Directions: Without any of the pictures, print every record below exactly.

____

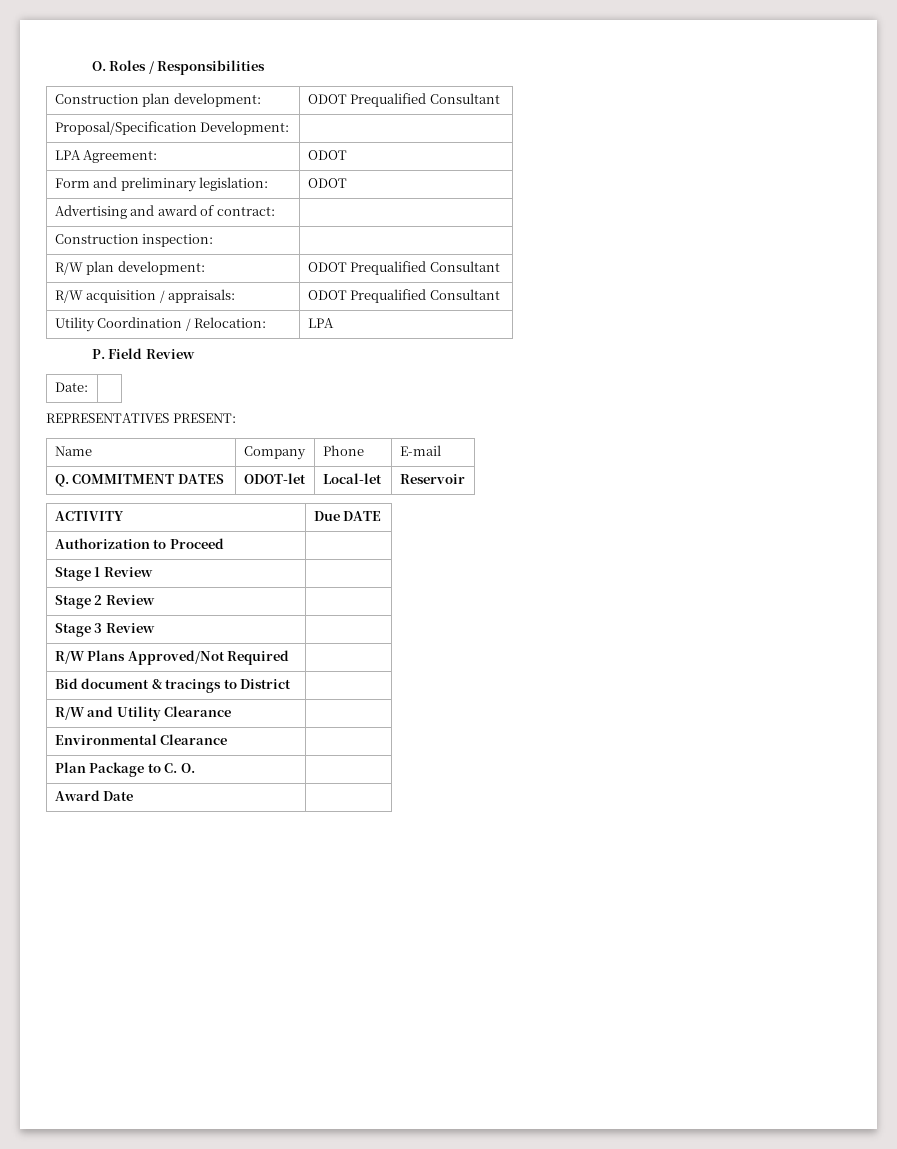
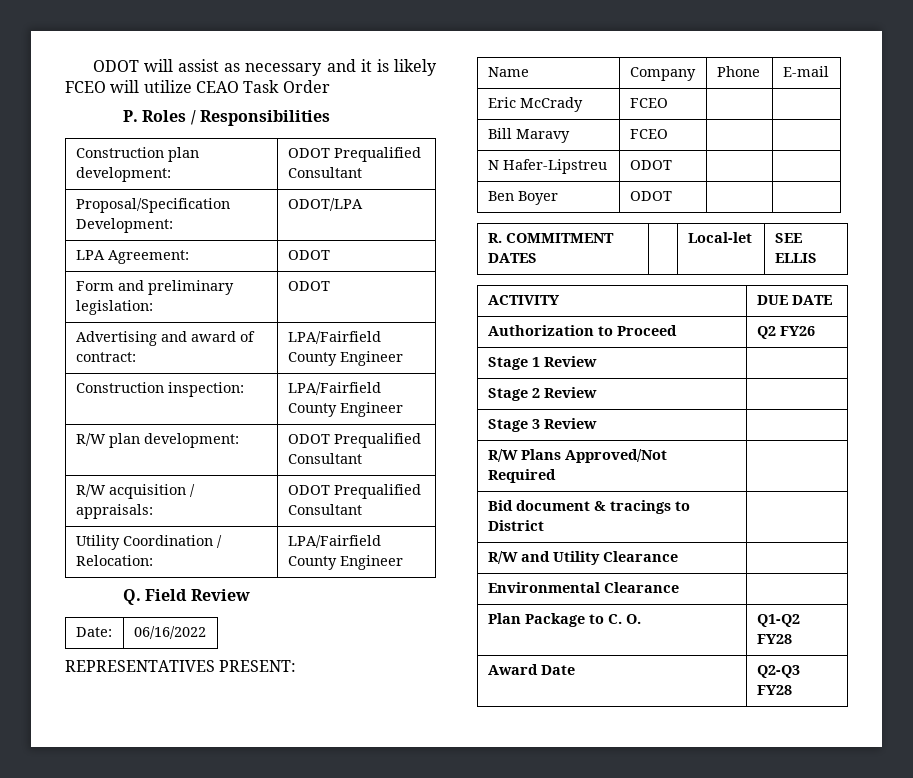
[91,61,106,71] O. -> [92,59,437,76] [65,80,330,93] [122,110,138,122] ODOT will assist as necessary and it is likely FCEO will utilize CEAO Task Order // P.
(290, 128) none -> [287,198,363,211] ODOT/LPA
(275, 211) none -> [287,331,381,344] [287,351,403,366] LPA/Fairfield County Engineer
(214, 240) none -> [287,382,381,395] [287,402,403,417] LPA/Fairfield County Engineer
[307,318,334,328] [91,349,105,359] LPA // P. -> [287,535,381,548] [287,555,403,570] [122,589,141,605] LPA/Fairfield County Engineer // Q.
(88, 387) none -> [133,626,206,639] 06/16/2022
[54,474,69,487] Q. -> [487,97,583,112] [629,98,668,108] [487,128,570,143] [629,129,668,139] [487,159,607,174] [629,160,672,170] [487,191,558,205] [629,191,672,201] [487,233,502,243] Eric McCrady | FCEO | | // Bill Maravy | FCEO | | // N Hafer-Lipstreu | ODOT | | // Ben Boyer | ODOT | | // R.
[243,473,306,484] ODOT-let -> (537, 258) none
[399,474,465,484] Reservoir -> [774,233,802,243] [774,253,817,263] SEE ELLIS
[313,511,340,521] Due -> [756,295,788,305] DUE
(224, 543) none -> [756,326,815,339] Q2 FY26
(195, 768) none -> [756,614,800,627] [756,634,792,644] Q1-Q2 FY28
(134, 796) none -> [756,665,800,678] [756,685,792,695] Q2-Q3 FY28

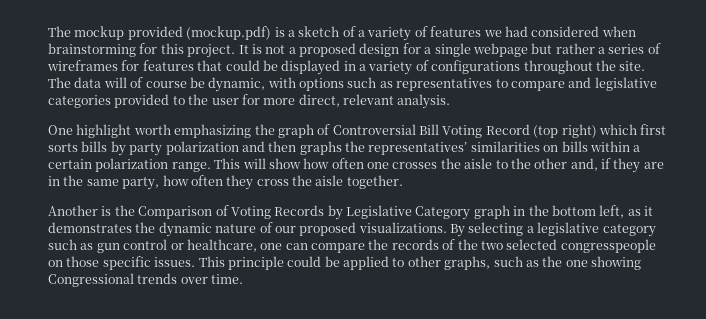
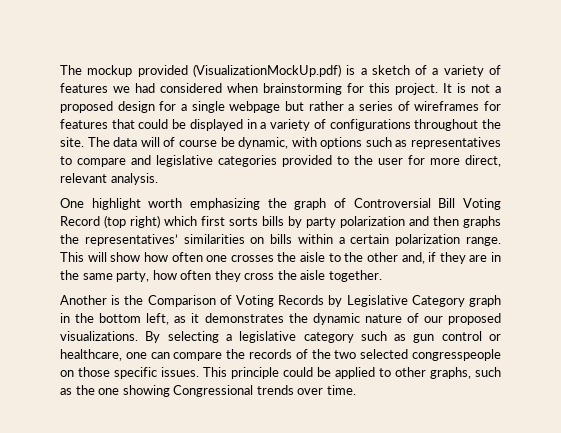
[186,26,272,40] (mockup.pdf) -> [192,64,341,77] (VisualizationMockUp.pdf)

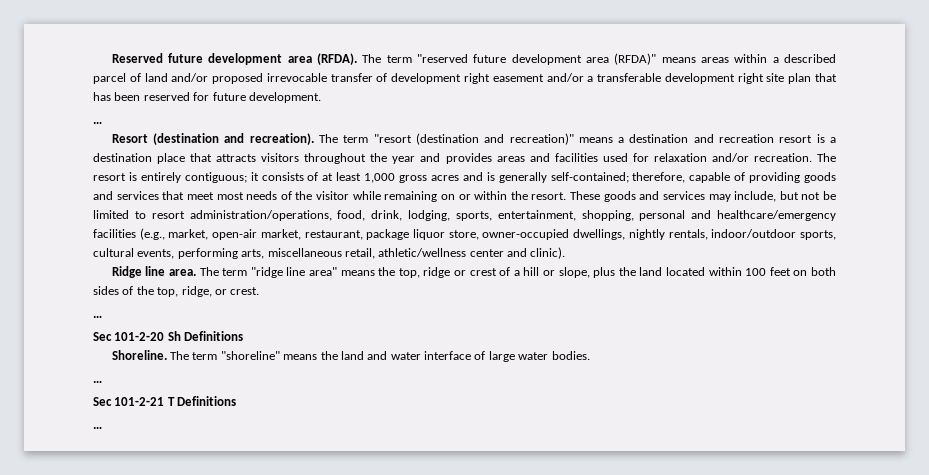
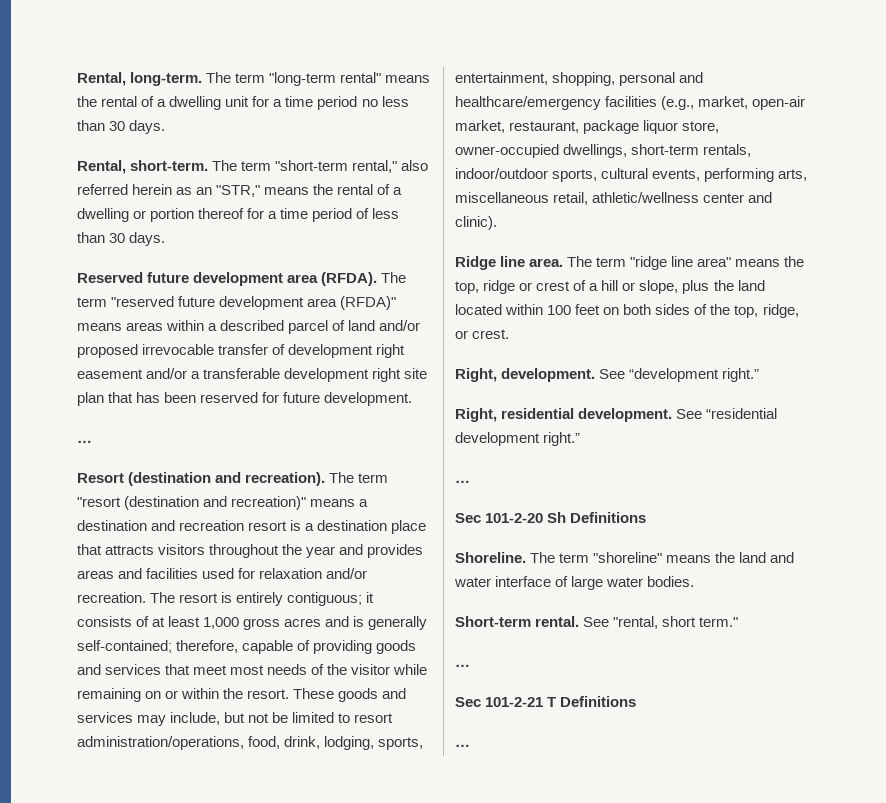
(111, 58) none -> [77,72,431,86] [77,96,409,110] [77,120,166,134] [77,160,429,174] [77,184,403,197] [77,208,400,222] [77,232,166,246] Rental, long-term. The term "long-term rental" means the rental of a dwelling unit for a time period no less than 30 days. // Rental, short-term. The term "short-term rental," also referred herein as an "STR," means the rental of a dwelling or portion thereof for a time period of less than 30 days. //
[628,229,665,240] nightly -> [631,144,700,155] short-term
(260, 291) none -> [455,368,760,382] [455,408,778,422] [455,432,581,446] // Right, development. See “development right.” // Right, residential development. See “residential development right.”
(590, 355) none -> [455,616,739,629] // Short-term rental. See "rental, short term."

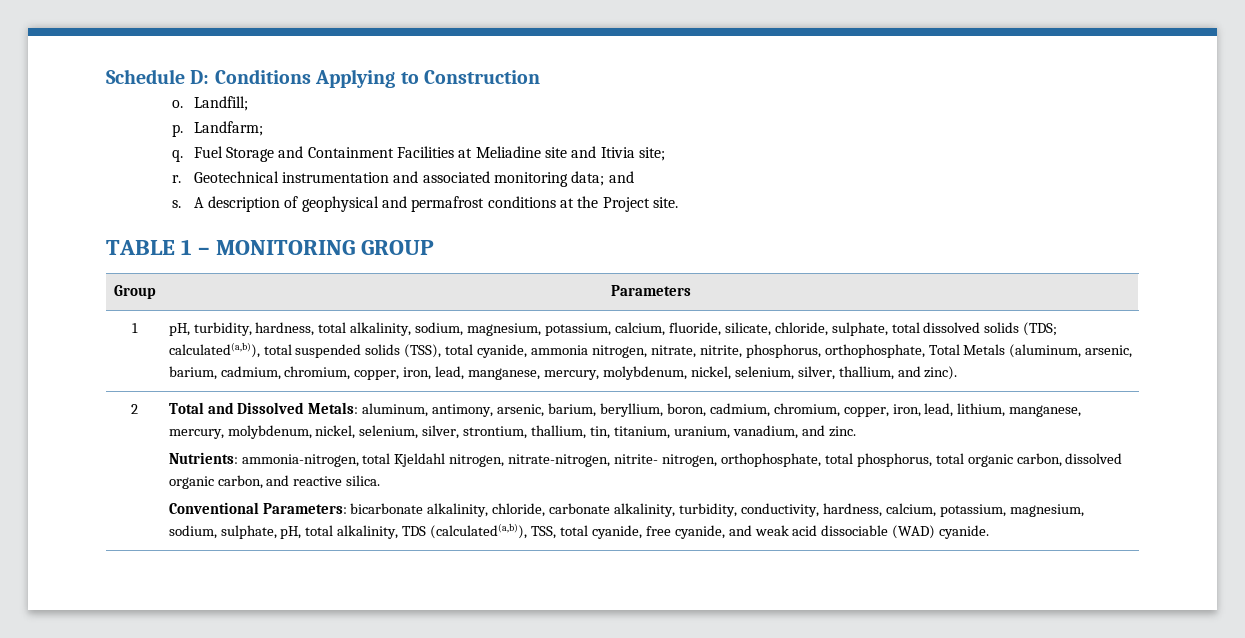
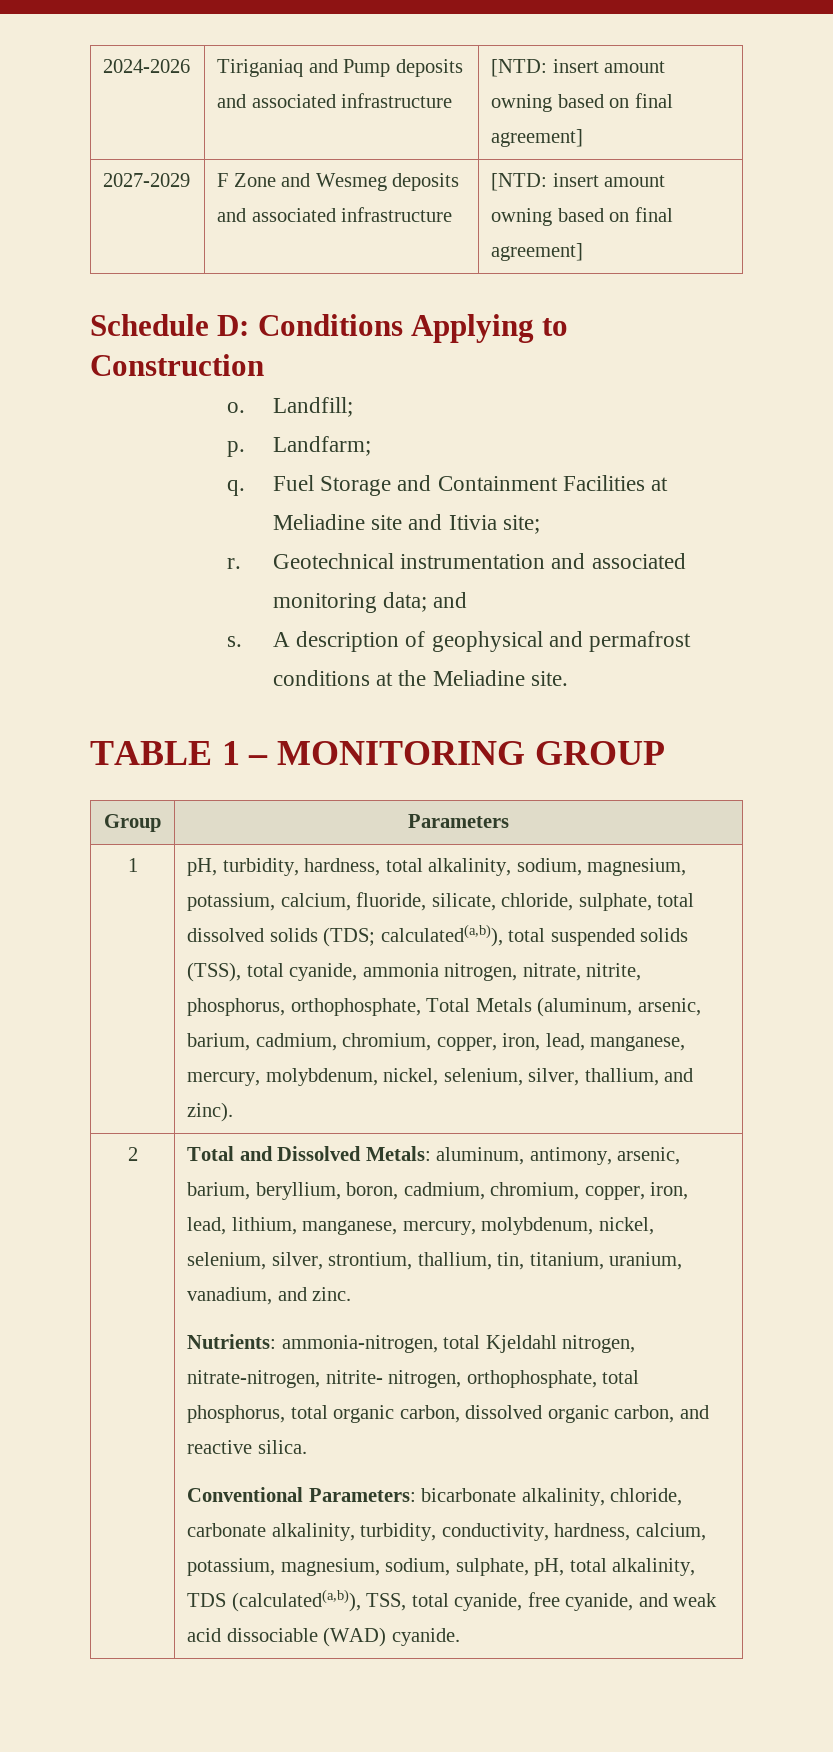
(106, 76) none -> [103,59,191,73] [217,59,463,77] [217,93,453,108] [491,59,666,77] [491,93,673,112] [491,129,584,147] [103,173,191,187] [217,173,460,191] [217,207,453,222] [491,173,666,191] [491,207,673,226] [491,243,584,261] 2024-2026 | Tiriganiaq and Pump deposits and associated infrastructure | [NTD: insert amount owning based on final agreement] // 2027-2029 | F Zone and Wesmeg deposits and associated infrastructure | [NTD: insert amount owning based on final agreement] //
[602,197,650,212] Project -> [432,670,525,686] Meliadine

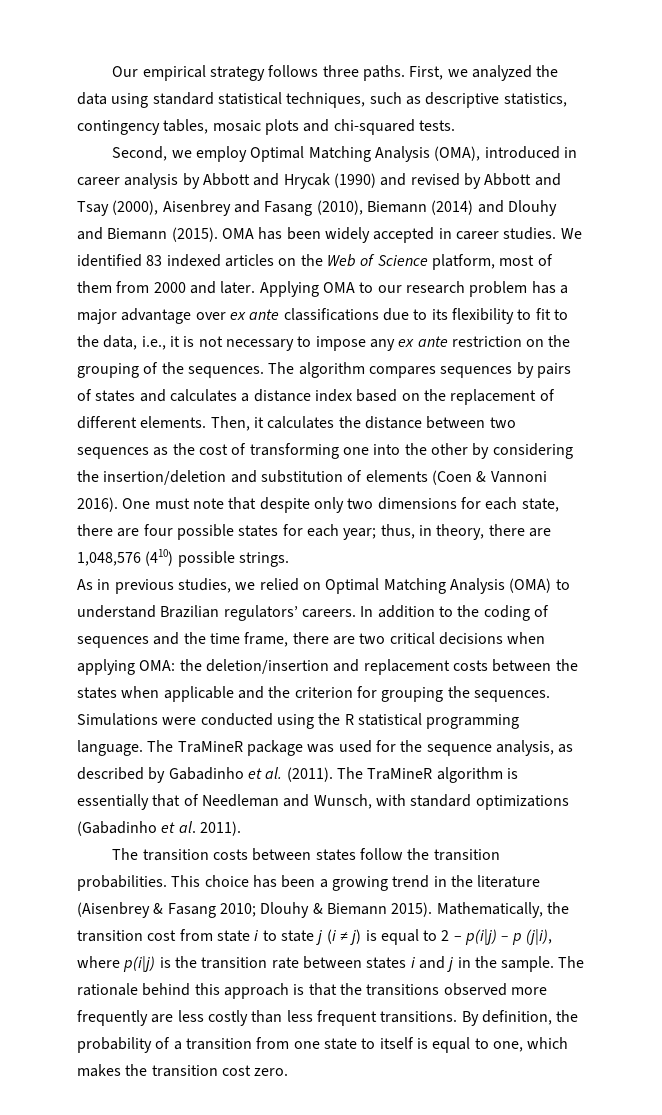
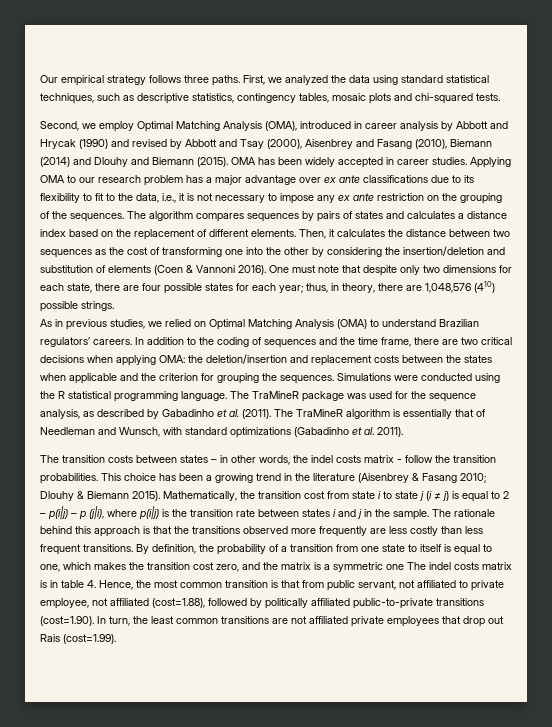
[560,228,582,239] [77,254,553,270] [77,281,256,294] We identified 83 indexed articles on the Web of Science platform, most of them from 2000 and later. -> (467, 161) none
(356, 855) none -> [211,455,402,465] – in other words, the indel costs matrix -
[254,1068,289,1076] zero. -> [216,562,512,572] [40,580,504,591] [40,598,484,609] [40,616,504,627] [40,634,116,644] zero, and the matrix is a symmetric one The indel costs matrix is in table 4. Hence, the most common transition is that from public servant, not affiliated to private employee, not affiliated (cost=1.88), followed by politically affiliated public-to-private transitions (cost=1.90). In turn, the least common transitions are not affiliated private employees that drop out Rais (cost=1.99).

____

Solved problem:
[91,61,106,71] O. -> [92,59,437,76] [65,80,330,93] [122,110,138,122] ODOT will assist as necessary and it is likely FCEO will utilize CEAO Task Order // P.
(290, 128) none -> [287,198,363,211] ODOT/LPA
(275, 211) none -> [287,331,381,344] [287,351,403,366] LPA/Fairfield County Engineer
(214, 240) none -> [287,382,381,395] [287,402,403,417] LPA/Fairfield County Engineer
[307,318,334,328] [91,349,105,359] LPA // P. -> [287,535,381,548] [287,555,403,570] [122,589,141,605] LPA/Fairfield County Engineer // Q.
(88, 387) none -> [133,626,206,639] 06/16/2022
[54,474,69,487] Q. -> [487,97,583,112] [629,98,668,108] [487,128,570,143] [629,129,668,139] [487,159,607,174] [629,160,672,170] [487,191,558,205] [629,191,672,201] [487,233,502,243] Eric McCrady | FCEO | | // Bill Maravy | FCEO | | // N Hafer-Lipstreu | ODOT | | // Ben Boyer | ODOT | | // R.
[243,473,306,484] ODOT-let -> (537, 258) none
[399,474,465,484] Reservoir -> [774,233,802,243] [774,253,817,263] SEE ELLIS
[313,511,340,521] Due -> [756,295,788,305] DUE
(224, 543) none -> [756,326,815,339] Q2 FY26
(195, 768) none -> [756,614,800,627] [756,634,792,644] Q1-Q2 FY28
(134, 796) none -> [756,665,800,678] [756,685,792,695] Q2-Q3 FY28

[186,26,272,40] (mockup.pdf) -> [192,64,341,77] (VisualizationMockUp.pdf)

(111, 58) none -> [77,72,431,86] [77,96,409,110] [77,120,166,134] [77,160,429,174] [77,184,403,197] [77,208,400,222] [77,232,166,246] Rental, long-term. The term "long-term rental" means the rental of a dwelling unit for a time period no less than 30 days. // Rental, short-term. The term "short-term rental," also referred herein as an "STR," means the rental of a dwelling or portion thereof for a time period of less than 30 days. //
[628,229,665,240] nightly -> [631,144,700,155] short-term
(260, 291) none -> [455,368,760,382] [455,408,778,422] [455,432,581,446] // Right, development. See “development right.” // Right, residential development. See “residential development right.”
(590, 355) none -> [455,616,739,629] // Short-term rental. See "rental, short term."

(106, 76) none -> [103,59,191,73] [217,59,463,77] [217,93,453,108] [491,59,666,77] [491,93,673,112] [491,129,584,147] [103,173,191,187] [217,173,460,191] [217,207,453,222] [491,173,666,191] [491,207,673,226] [491,243,584,261] 2024-2026 | Tiriganiaq and Pump deposits and associated infrastructure | [NTD: insert amount owning based on final agreement] // 2027-2029 | F Zone and Wesmeg deposits and associated infrastructure | [NTD: insert amount owning based on final agreement] //
[602,197,650,212] Project -> [432,670,525,686] Meliadine

[560,228,582,239] [77,254,553,270] [77,281,256,294] We identified 83 indexed articles on the Web of Science platform, most of them from 2000 and later. -> (467, 161) none
(356, 855) none -> [211,455,402,465] – in other words, the indel costs matrix -
[254,1068,289,1076] zero. -> [216,562,512,572] [40,580,504,591] [40,598,484,609] [40,616,504,627] [40,634,116,644] zero, and the matrix is a symmetric one The indel costs matrix is in table 4. Hence, the most common transition is that from public servant, not affiliated to private employee, not affiliated (cost=1.88), followed by politically affiliated public-to-private transitions (cost=1.90). In turn, the least common transitions are not affiliated private employees that drop out Rais (cost=1.99).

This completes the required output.